# My big viv build



## Seems Unlikely (Feb 2, 2009)

Well folks as we all like to blow our own trumpets i thought i'd get mine out an give it a toot...

Putting together viv for my aussie water dragons, only lil babies but getting bigger quick an that 'temporary' exoterra cube thing is lookig crowded!











So been very busy inhaling fumes an the like (ibn a seperate room to the babies of course!!

This is where i am up to


----------



## Seems Unlikely (Feb 2, 2009)

*Blowing my own as no one else wants to...*










Making more progress, picked up a hide for the lil guys, painted the walls, siliconed the edges, rehung the camo sheet.Gonna run it tonight with door part open to heat up and work any more fumes out. Quite pleased. 










May try some grape vine if the varnished log too much, it is easy to dissamble the run but still secure. Wanted two ways up and plenty of basking space so less chance of territorial squabbles, not sure if necessary but better to be safe.

Will prob put the guys in monday, they are gonna be dwarfed in there!!


----------



## reptile_man_08 (Jan 14, 2008)

Sweeet. that looks huge, what's the dimensions?Needs more branches in there though!I'd also add some real/fake plants in...Not too sure on the camo sheet, but I think the rock wall things you made look awesome.


----------



## Seems Unlikely (Feb 2, 2009)

Cheers, it's 6ft high, 4 wide, 2 deep, but about 9inches of height lost thru raised floor an dropped roof, more branches will be put in as well and gonna get some decorative vine stuff from fleabay to get more leafiness going on. Pretty pleased with it so far though, well worth the effort

Corin


----------



## reptile_man_08 (Jan 14, 2008)

Hey, well you know how they overprice fake vines etc.Just found this and bought 1 for my 5 ft x 5ft x 2ft viv, should think it would go well with yours too.BN DELUXE 6ft Artificial ENGLISH Ivy Garland Wedding? on eBay, also, Dried Artificial Flowers, Decorative Items, Home Garden (end time 30-May-09 04:55:17 BST)


----------



## reptile_man_08 (Jan 14, 2008)

Oh yeah. and I just noticed your using wood chippings, would switch to orchid bark...Holds humidity better and looks better, plus it fairs well in damp conditions.


----------



## Zoee (Jan 30, 2009)

Looks really good well done :2thumb:


----------



## Seems Unlikely (Feb 2, 2009)

Working on the insualtion today, tidying it up so it looks less like it's been thrown on top.
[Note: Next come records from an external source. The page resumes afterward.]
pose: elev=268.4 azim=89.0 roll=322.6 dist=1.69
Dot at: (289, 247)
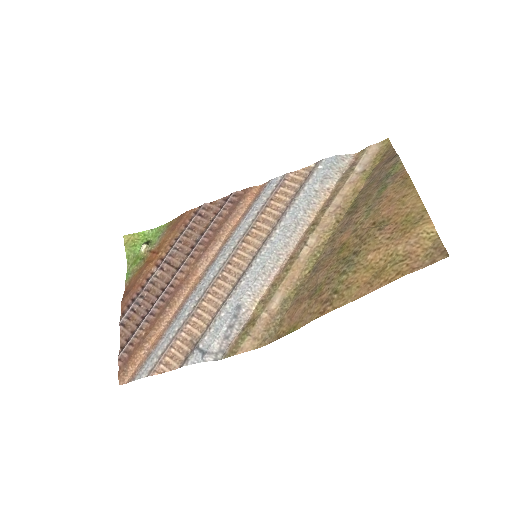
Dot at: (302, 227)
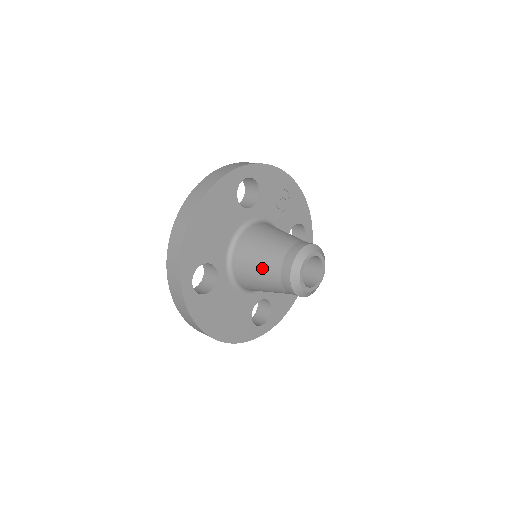
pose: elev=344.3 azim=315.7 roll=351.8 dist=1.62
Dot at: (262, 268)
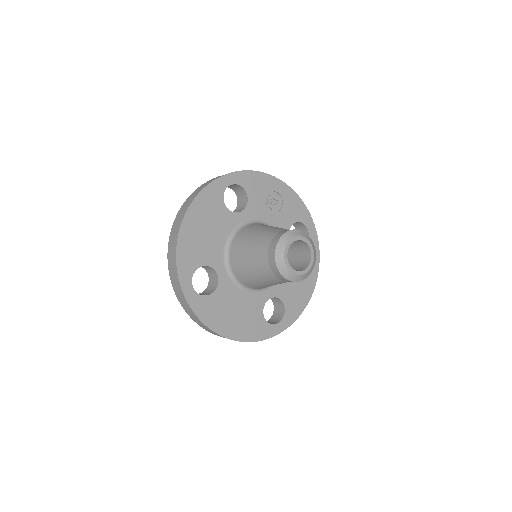
Dot at: (253, 261)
Got lots of polystyrene by advertising on freecycle for polystyrene wanted for art project, a stretching of the truth perhaps : victory:










Thicker blocks first the n thin layers, just like momma told me to wrap up for winter :blush:










left space for lighting plug and transformer, plan to fit board over top after so that things can be placed on top, cutting hole for transformer cooling of course. insulation now 3 inches thick so hoping for warmer climes inside, also fitted second basking spotlight, after leaving running i got following temp so may swap from 50W to 35W as it may be a little too hot, smells a bit again inside now heating running so may keep it running a day or two more


----------



## spikemu (Jul 5, 2008)

looks cool 

but whys tht logs black ?????


----------



## Tommy123 (Sep 19, 2008)

Looks amazing, well done


----------



## Seems Unlikely (Feb 2, 2009)

spikemu said:


> looks cool
> 
> but whys tht logs black ?????


It's actually a root, the black is the fibre underneath the root cover, it looks more rotten than it is!! It's been yacht varnished heavily but if it turns out to be more slippy than they like i will replace with grape vine. Australian water dragon's defence mechanism is to drop out of trees anyway so they may get to practice that!!:whistling2:


----------



## Seems Unlikely (Feb 2, 2009)

*Trying to get rid of the smell!!*

Have been waiting forever!! Well, 2 days..
Got creative today, having tried full heat, opening doors wide for a while, then full heat again, what i thought was i need to blow air thru it. Rifled thru my PC sparews box and found the following. I'm sure it will make some difference however small. Also swapped 50W halogens to 35, hotspots down from 120+ to 105+, betterfor avoiding burns i think. Anyway, the cooling


----------



## natho8 (Oct 24, 2008)

:2thumb:


----------



## chondro13 (Aug 18, 2008)

LOL you genius - love it :no1:


----------



## lefty (Jun 2, 2008)

cant wait to see this finnished!!:2thumb::2thumb:


----------



## Seems Unlikely (Feb 2, 2009)

*Pimp my Viv!!!*

The fan wasnt doing it, so removed another fan from my very sexy PC tower and fitted to the viv, the fan has a switch for speed selection, may think about fitting it full time but remove the LEDs, on full speed you can actually feel the breeze about a foot away from the outlet vent fairly easily :2thumb: so hoping for less smelly viv tomorrow!! Always struggled to keep last viv warm but with all the insulation this time i think keeping the air fresh will be easier with this setup!!


----------



## clidbury (Mar 7, 2009)

Seems Unlikely said:


> The fan wasnt doing it, so removed another fan from my very sexy PC tower and fitted to the viv, the fan has a switch for speed selection, may think about fitting it full time but remove the LEDs, on full speed you can actually feel the breeze about a foot away from the outlet vent fairly easily :2thumb: so hoping for less smelly viv tomorrow!! Always struggled to keep last viv warm but with all the insulation this time i think keeping the air fresh will be easier with this setup!!


Genius. 

May I ask, how is this plugged in? I mean I'm sure you don't have Molex sockets on your stat?


----------



## Seems Unlikely (Feb 2, 2009)

The fan is seperate to the vivstat setup and is just for air freshening? It connects to a remote control car battery charger which seemed to have the same style (molex) pin on it so no butchery required. It currently blows into the viv at the bottom but as the heater is at the top at the opposite side along with another vent i may make it suck instead of blow. i suspect i'm currently blowing most of the heat out :blush:


----------